Scientists unveil first image ever made of a black hole.
• Event Horizon Telescope released the first results of its findings, in a ‘ground-breaking’ discovery that proved Albert Einstein’s theory of general relativity
• Black holes form from remnants of a large star that dies in a supernova explosion
Scientists have revealed the first-ever glimpse of a super-massive black hole today, as the Event Horizon Telescope released the first results of its findings, in a ‘ground-breaking’ discovery that proved Albert Einstein’s theory of general relativity.
The results were presented simultaneously by researchers in Brussels, Santiago de Chile, Taipei, Tokyo and Washington.
“We’re about to announce a huge break-through for humanity. We’re about to take a picture — a picture that one man alone dreamed alone a hundred years ago: Albert Einstein.
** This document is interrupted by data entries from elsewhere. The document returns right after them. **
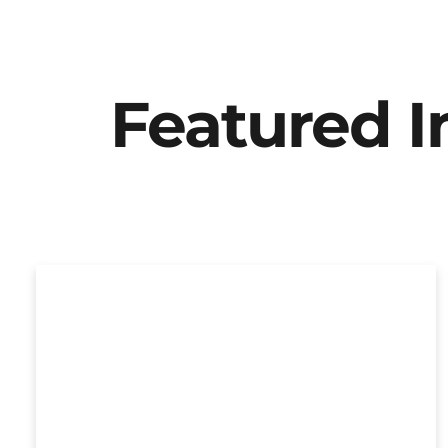
Featured 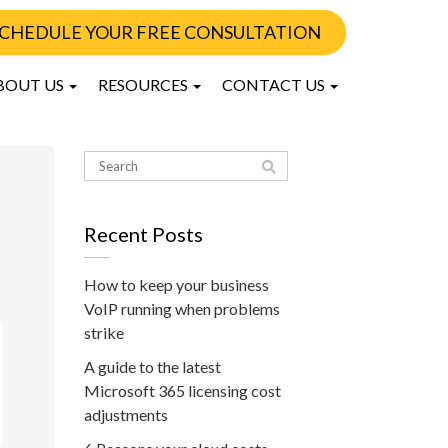
CHEDULE YOUR FREE CONSULTATION
BOUT US
RESOURCES
CONTACT US
Recent Posts
How to keep your business
VoIP running when problems
strike
A guide to the latest
Microsoft 365 licensing cost
adjustments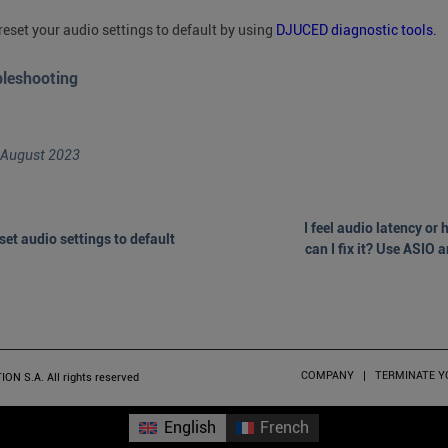
reset your audio settings to default by using
DJUCED diagnostic tools.
bleshooting
 August 2023
I feel audio latency or
set audio settings to default
can I fix it? Use ASIO 
COMPANY
TERMINATE 
 S.A. All rights reserved
English
French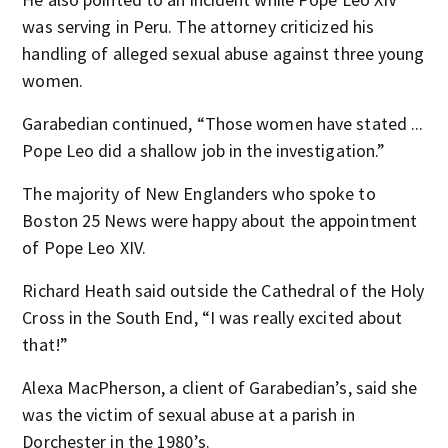
was serving in Peru. The attorney criticized his
handling of alleged sexual abuse against three young
women.
Garabedian continued, “Those women have stated ...
Pope Leo did a shallow job in the investigation.”
The majority of New Englanders who spoke to
Boston 25 News were happy about the appointment
of Pope Leo XIV.
Richard Heath said outside the Cathedral of the Holy
Cross in the South End, “I was really excited about
that!”
Alexa MacPherson, a client of Garabedian’s, said she
was the victim of sexual abuse at a parish in
Dorchester in the 1980’s.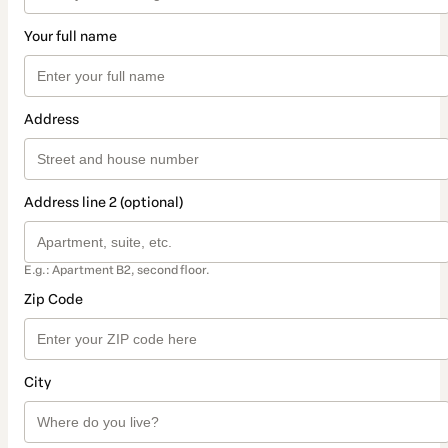
Your full name
Address
Address line 2 (optional)
E.g.: Apartment B2, second floor.
Zip Code
City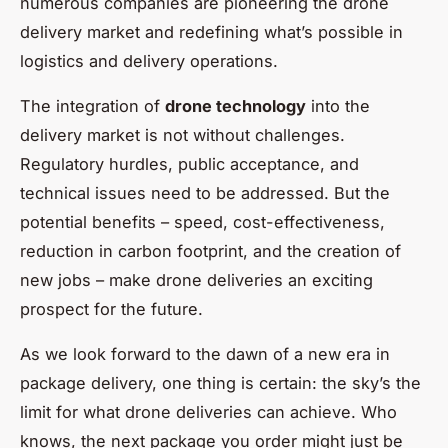
numerous companies are pioneering the drone
delivery market and redefining what’s possible in
logistics and delivery operations.
The integration of
drone technology
into the
delivery market is not without challenges.
Regulatory hurdles, public acceptance, and
technical issues need to be addressed. But the
potential benefits – speed, cost-effectiveness,
reduction in carbon footprint, and the creation of
new jobs – make drone deliveries an exciting
prospect for the future.
As we look forward to the dawn of a new era in
package delivery, one thing is certain: the sky’s the
limit for what drone deliveries can achieve. Who
knows, the next package you order might just be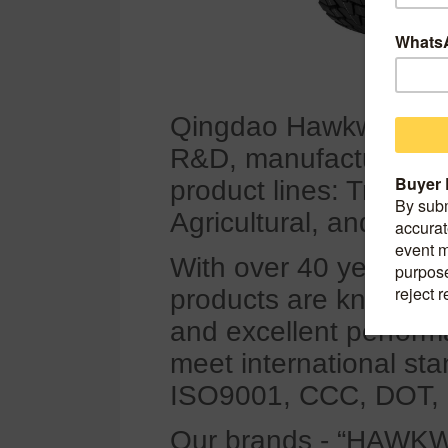
Qingdao Hawkway Tyre C
R&D, manufacturing, a
product lines: Truck 
Agricultural, and Indust
With over 40 years of
products are known for
and excellent perform
meet international sta
ISO9001, CCC, DOT,
Our brands - “HAWK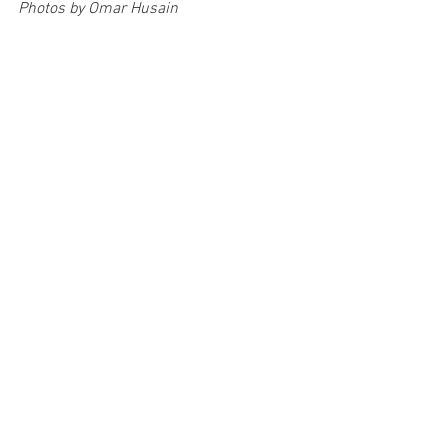
Photos by Omar Husain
The idea that when the mass is too heavy, you make a hole, where nothing can get out of it and all is absorbed," the EU’s chief of research and science Carlos Moedas said at the press conference in Brussels.
The collaboration of scientists reveals what is called the “event horizon," the boundary at the edge of a black hole where the gravitational pull is so strong that no conventional physical laws apply and nothing can escape.
The existence of black holes, one of the more mysterious objects in the cosmos, has been universally accepted even though little is known about them. Black holes form from remnants of a large star that dies in a supernova explosion. Scientists estimate there could be as many as a billion black holes in the Milky Way, according to NASA.
The EHT’s work focuses on two super-massive black holes — the first, dubbed Sagittarius A-star, sits at the center of the Milky Way with a mass of around 4.3 million times that of the sun and located 25,000 light years from earth. The second lies at the core of the M87 elliptical galaxy, about 50 million light years from earth, and is 1,500 times more massive than the Sagittarius A-star.
Eight telescopes across the globe participated in the observations in 2017. They have been connected to create a virtual earth-sized telescope allowing to “measure the size of the emission regions of the two super-massive black holes with the largest apparent event horizons," the EHT says on its website. The telescopes are scattered from volcanoes in Hawaii to Atacama’s desert in Chile to Antarctica and Europe.
'I’m really proud, proud of science because science is giving a lesson to politicians. To take a picture that one man dreamt years ago, you need people from 40 countries.
I’m proud of Europe because we have invested so much in this project,' Moedas said. This major scientific achievement marks a paradigm shift in our understanding of black holes, confirms the predictions of Albert Einstein’s General Theory of Relativity and opens up new lines of enquiry into our universe, the EU said in a statement.